Problem details
Reproduce the data word for word, from the line containing "Las más leídas" through the end of the data, and leave the pictures out of your answer.
(Exercise materials)
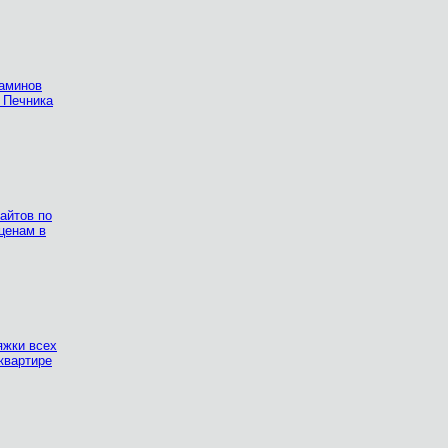
каминов
 Печника
айтов по
ценам в
яжки всех
квартире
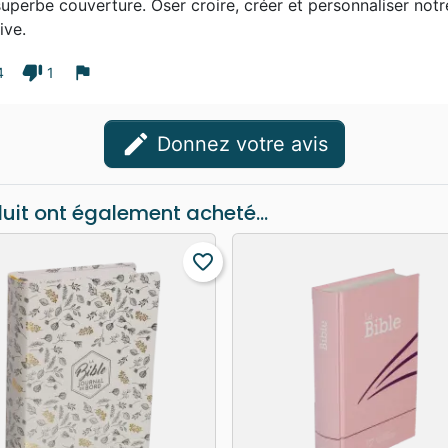
uperbe couverture. Oser croire, créer et personnaliser notr
ive.
thumb_down
flag
4
1
edit
Donnez votre avis
duit ont également acheté...
favorite_border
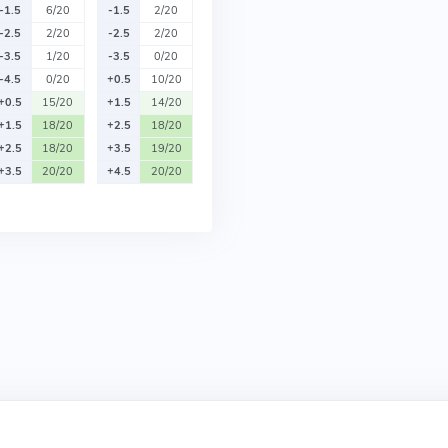
-1.5
6/20
-1.5
2/20
-2.5
2/20
-2.5
2/20
-3.5
1/20
-3.5
0/20
-4.5
0/20
+0.5
10/20
+0.5
15/20
+1.5
14/20
+1.5
18/20
+2.5
18/20
+2.5
18/20
+3.5
19/20
+3.5
20/20
+4.5
20/20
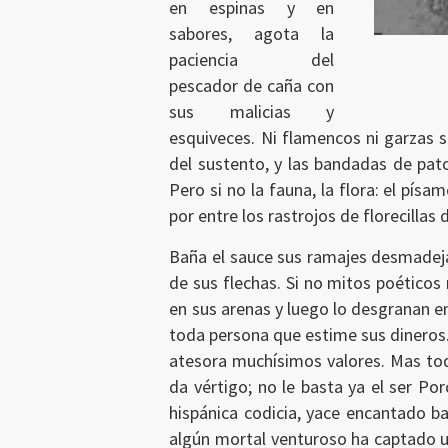
en espinas y en
sabores, agota la
paciencia del
pescador de caña con
sus malicias y
esquiveces. Ni flamencos ni garzas s
del sustento, y las bandadas de pat
Pero si no la fauna, la flora: el písam
por entre los rastrojos de florecillas
Baña el sauce sus ramajes desmadejad
de sus flechas. Si no mitos poéticos 
Ingresar
en sus arenas y luego lo desgranan 
toda persona que estime sus dineros. 
atesora muchísimos valores. Mas to
da vértigo; no le basta ya el ser Po
hispánica codicia, yace encantado ba
algún mortal venturoso ha captado un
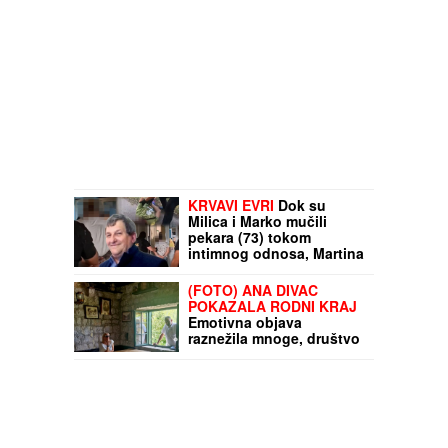
KRVAVI EVRI
Dok su
Milica i Marko mučili
pekara (73) tokom
intimnog odnosa, Martina
(30) je u "puntu" radila
JEDNU stvar! (FOTO,
(FOTO) ANA DIVAC
VIDEO)
POKAZALA RODNI KRAJ
Emotivna objava
raznežila mnoge, društvo
joj pravi Vlade - Nestvarni
prizori ostavljaju bez
daha: "Povratak
korenima"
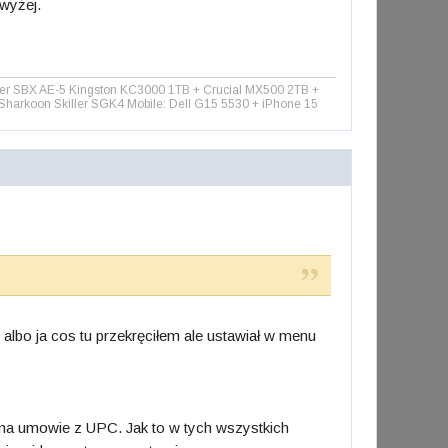
 wyżej.
 SBX AE-5 Kingston KC3000 1TB + Crucial MX500 2TB +
rkoon Skiller SGK4 Mobile: Dell G15 5530 + iPhone 15
 albo ja cos tu przekręciłem ale ustawiał w menu
 na umowie z UPC. Jak to w tych wszystkich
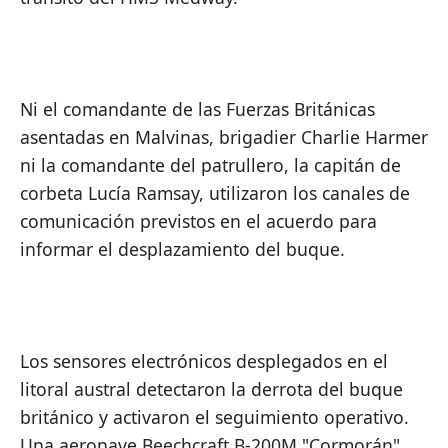
Ni el comandante de las Fuerzas Británicas 
asentadas en Malvinas, brigadier Charlie Harmer 
ni la comandante del patrullero, la capitán de 
corbeta Lucía Ramsay, utilizaron los canales de 
comunicación previstos en el acuerdo para 
informar el desplazamiento del buque.
Los sensores electrónicos desplegados en el 
litoral austral detectaron la derrota del buque 
británico y activaron el seguimiento operativo. 
Una aeronave Beechcraft B-200M "Cormorán" 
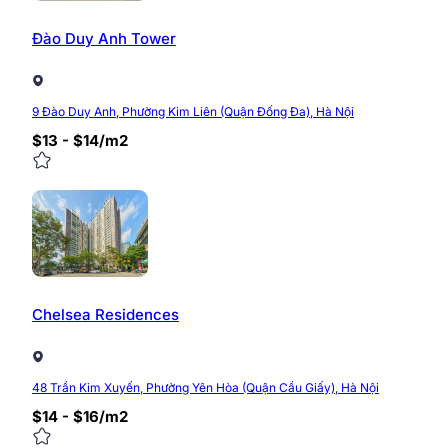
Để được tư vấn, quý khách vui lòng liên hệ với chúng tô
Đào Duy Anh Tower
Website:
https://timvanphong.com.vn/
Fanpage:
fb.com/timvanphong.com.vn
Hotline:
0968 382 682
9 Đào Duy Anh, Phường Kim Liên (Quận Đống Đa), Hà Nội
Địa chỉ:
Tòa nhà CIC Tower, số 2, ngõ 219, Trung 
$13 - $14/m2
0/5
(0 Reviews)
Chelsea Residences
48 Trần Kim Xuyến, Phường Yên Hòa (Quận Cầu Giấy), Hà Nội
$14 - $16/m2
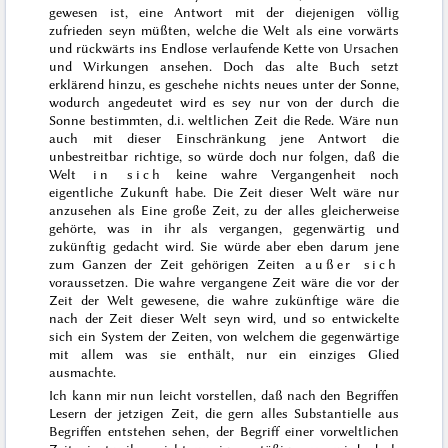
gewesen ist
, eine Antwort mit der diejenigen völlig
zufrieden seyn müßten, welche die Welt als eine vorwärts
und rückwärts ins Endlose verlaufende Kette von Ursachen
und Wirkungen ansehen. Doch das alte Buch setzt
erklärend hinzu,
es geschehe nichts neues unter der Sonne
,
wodurch angedeutet wird es sey nur von der durch die
Sonne bestimmten, d.i. weltlichen Zeit die Rede. Wäre nun
auch
mit dieser Einschränkung jene Antwort die
unbestreitbar richtige, so würde doch nur folgen, daß die
Welt
in sich
keine wahre Vergangenheit noch
eigentliche Zukunft habe. Die Zeit dieser Welt wäre nur
anzusehen als Eine große Zeit, zu der alles gleicherweise
gehörte, was in ihr als vergangen, gegenwärtig und
zukünftig gedacht wird. Sie würde aber eben darum jene
zum Ganzen der Zeit gehörigen Zeiten
außer sich
voraussetzen. Die wahre vergangene Zeit wäre die vor der
Zeit der Welt gewesene, die wahre zukünftige wäre die
nach der Zeit dieser Welt seyn wird, und so entwickelte
sich ein System der Zeiten, von welchem die gegenwärtige
mit allem was sie enthält, nur ein einziges Glied
ausmachte.
Ich kann mir nun leicht vorstellen, daß
nach den Begriffen
Lesern der jetzigen Zeit, die gern alles Substantielle aus
Begriffen entstehen sehen, der Begriff einer vorweltlichen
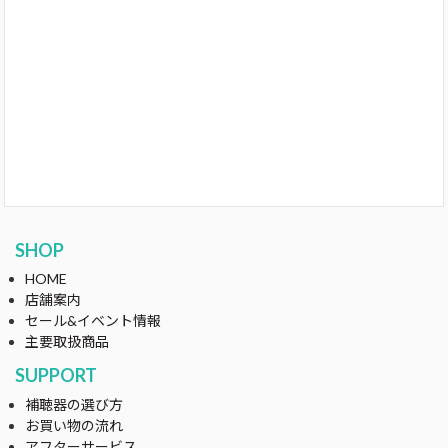
SHOP
HOME
店舗案内
セール&イベント情報
主要取扱商品
SUPPORT
補聴器の選び方
お買い物の流れ
アフターサービス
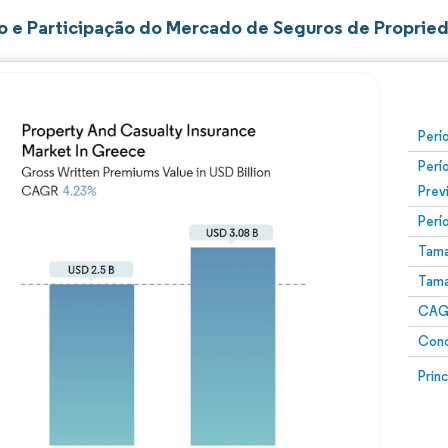
 e Participação do Mercado de Seguros de Propried
Perí
Perí
Prev
Perí
Tama
Tama
CAGR
Conc
Prin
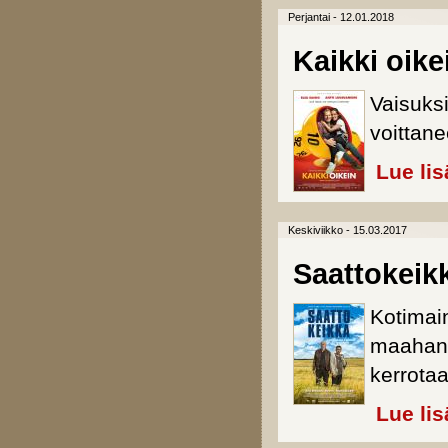
Perjantai - 12.01.2018
Kaikki oike
Vaisuks
voittan
Lue lis
Keskiviikko - 15.03.2017
Saattokeik
Kotimai
maahanm
kerrotaa
Lue lis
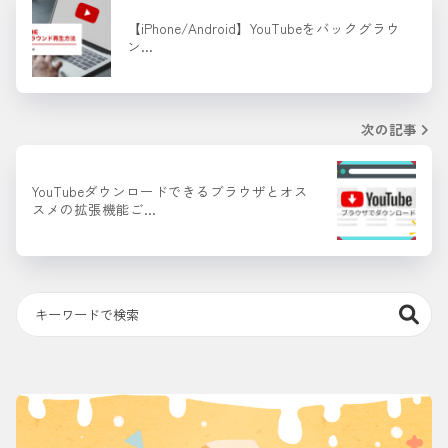
【iPhone/Android】YouTubeをバックグラウ
ン…
次の記事
YouTubeダウンロードできるブラウザとオス
スメの拡張機能ご…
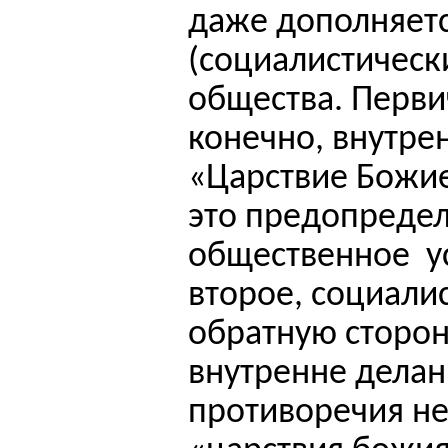
даже дополняет
(социалистическ
общества. Перви
конечно, внутре
«Царствие Божие
это предопредел
общественное
у
второе, социалис
обратную сторон
внутренне делан
противоречия не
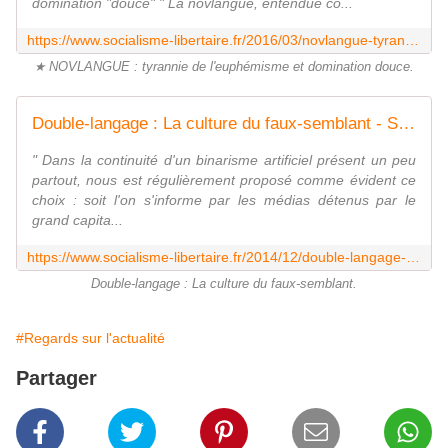
domination "douce" " La novlangue, entendue co...
https://www.socialisme-libertaire.fr/2016/03/novlangue-tyrannie-de-l-euphemisme-et-domination-douce.html
★ NOVLANGUE : tyrannie de l'euphémisme et domination douce.
Double-langage : La culture du faux-semblant - Socialisme libertaire
" Dans la continuité d'un binarisme artificiel présent un peu
partout, nous est régulièrement proposé comme évident ce
choix : soit l'on s'informe par les médias détenus par le
grand capita...
https://www.socialisme-libertaire.fr/2014/12/double-langage-la-culture-du-faux-semblant.html
Double-langage : La culture du faux-semblant.
#Regards sur l'actualité
Partager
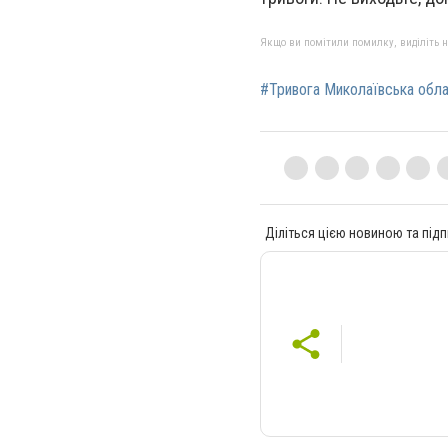
Якщо ви помітили помилку, виділіть нео
#Тривога Миколаївська обл
Діліться цією новиною та підп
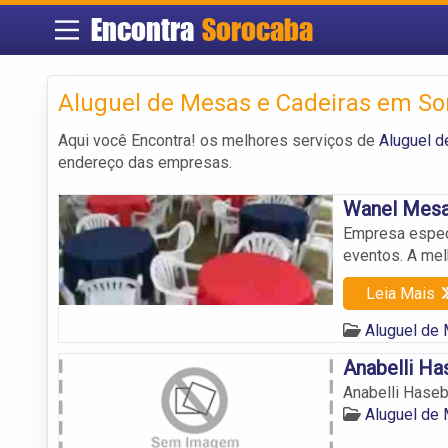
Encontra
Sorocaba
Aluguel de Mesas e Cadeiras em S
Aqui você Encontra! os melhores serviços de
Aluguel 
endereço das empresas.
Wanel Mes
Empresa especi
eventos. A me
Leia Mais
Aluguel de
Anabelli H
Anabelli Hase
Aluguel de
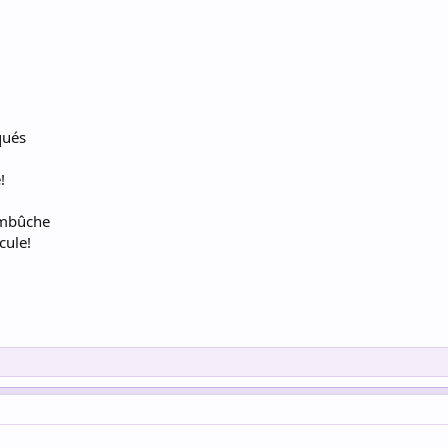
iqués
!
embûche
cule!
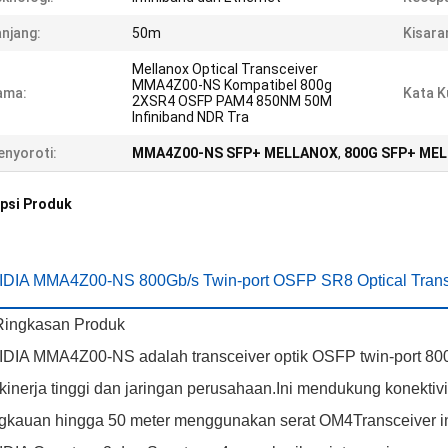
njang:
50m
Kisara
Mellanox Optical Transceiver
MMA4Z00-NS Kompatibel 800g
ama:
Kata K
2XSR4 OSFP PAM4 850NM 50M
Infiniband NDR Tra
nyoroti:
MMA4Z00-NS SFP+ MELLANOX
,
800G SFP+ ME
psi Produk
IDIA MMA4Z00-NS 800Gb/s Twin-port OSFP SR8 Optical Trans
Ringkasan Produk
DIA MMA4Z00-NS adalah transceiver optik OSFP twin-port 800G
kinerja tinggi dan jaringan perusahaan.Ini mendukung konekti
gkauan hingga 50 meter menggunakan serat OM4Transceiver in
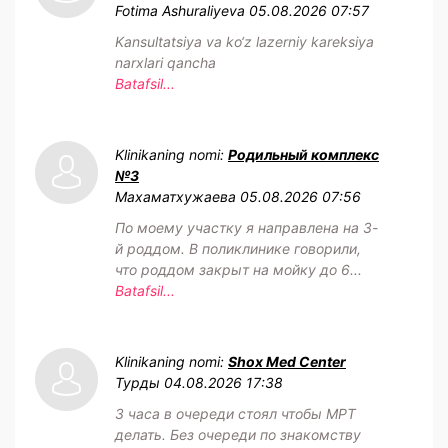
Fotima Ashuraliyeva
05.08.2026 07:57
Kansultatsiya va ko‘z lazerniy kareksiya
narxlari qancha
Batafsil...
Klinikaning nomi:
Родильный комплекс
№3
Махаматхужаева
05.08.2026 07:56
По моему участку я направлена на 3-
й роддом. В поликлинике говорили,
что роддом закрыт на мойку до 6...
Batafsil...
Klinikaning nomi:
Shox Med Center
Турды
04.08.2026 17:38
3 часа в очереди стоял чтобы МРТ
делать. Без очереди по знакомству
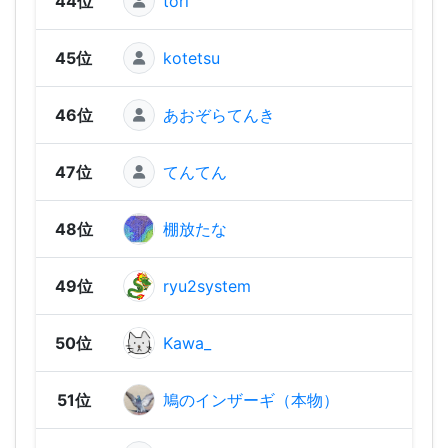
44位
tori
1,61
45位
kotetsu
1,58
46位
あおぞらてんき
1,53
47位
てんてん
1,52
48位
棚放たな
1,48
49位
ryu2system
1,46
50位
Kawa_
1,34
51位
鳩のインザーギ（本物）
1,33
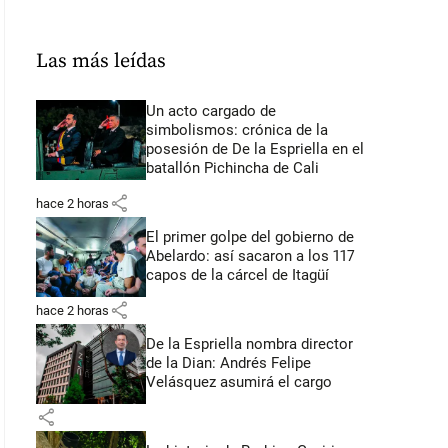
Las más leídas
Un acto cargado de
simbolismos: crónica de la
posesión de De la Espriella en el
batallón Pichincha de Cali
share
hace 2 horas
El primer golpe del gobierno de
Abelardo: así sacaron a los 117
capos de la cárcel de Itagüí
share
hace 2 horas
De la Espriella nombra director
de la Dian: Andrés Felipe
Velásquez asumirá el cargo
share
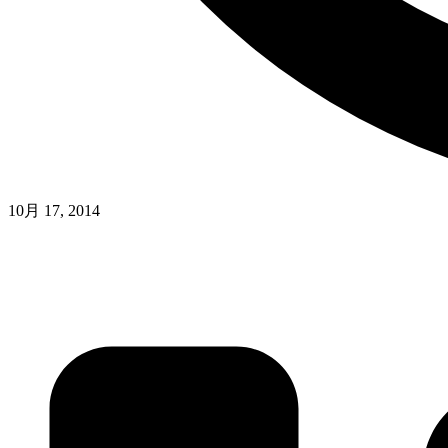
10月 17, 2014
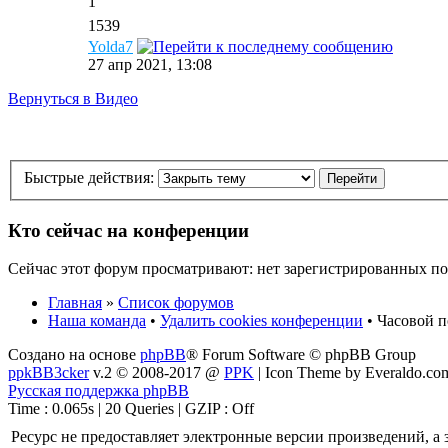
1
1539
Yolda7
27 апр 2021, 13:08
Вернуться в Видео
Быстрые действия:
Кто сейчас на конференции
Сейчас этот форум просматривают: нет зарегистрированных пол
Главная
»
Список форумов
Наша команда
•
Удалить cookies конференции
• Часовой п
Создано на основе
phpBB
® Forum Software © phpBB Group
ppkBB3cker
v.2 © 2008-2017 @
PPK
| Icon Theme by Everaldo.co
Русская поддержка phpBB
Time : 0.065s | 20 Queries | GZIP : Off
Ресурс не предоставляет электронные версии произведений,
(End Exercise materials)
Response below
Las más leídas
Un acto cargado de
simbolismos: crónica de la
posesión de De la Espriella en el
batallón Pichincha de Cali
share
hace 2 horas
El primer golpe del gobierno de
Abelardo: así sacaron a los 117
capos de la cárcel de Itagüí
share
hace 2 horas
De la Espriella nombra director
de la Dian: Andrés Felipe
Velásquez asumirá el cargo
share
10月 17, 2014
1
1539
Yolda7
27 апр 2021, 13:08
Вернуться в Видео
Быстрые действия:
Кто сейчас на конференции
Сейчас этот форум просматривают: нет зарегистрированных пол
Главная
»
Список форумов
Наша команда
•
Удалить cookies конференции
• Часовой п
Создано на основе
phpBB
® Forum Software © phpBB Group
ppkBB3cker
v.2 © 2008-2017 @
PPK
| Icon Theme by Everaldo.co
Русская поддержка phpBB
Time : 0.065s | 20 Queries | GZIP : Off
Ресурс не предоставляет электронные версии произведений,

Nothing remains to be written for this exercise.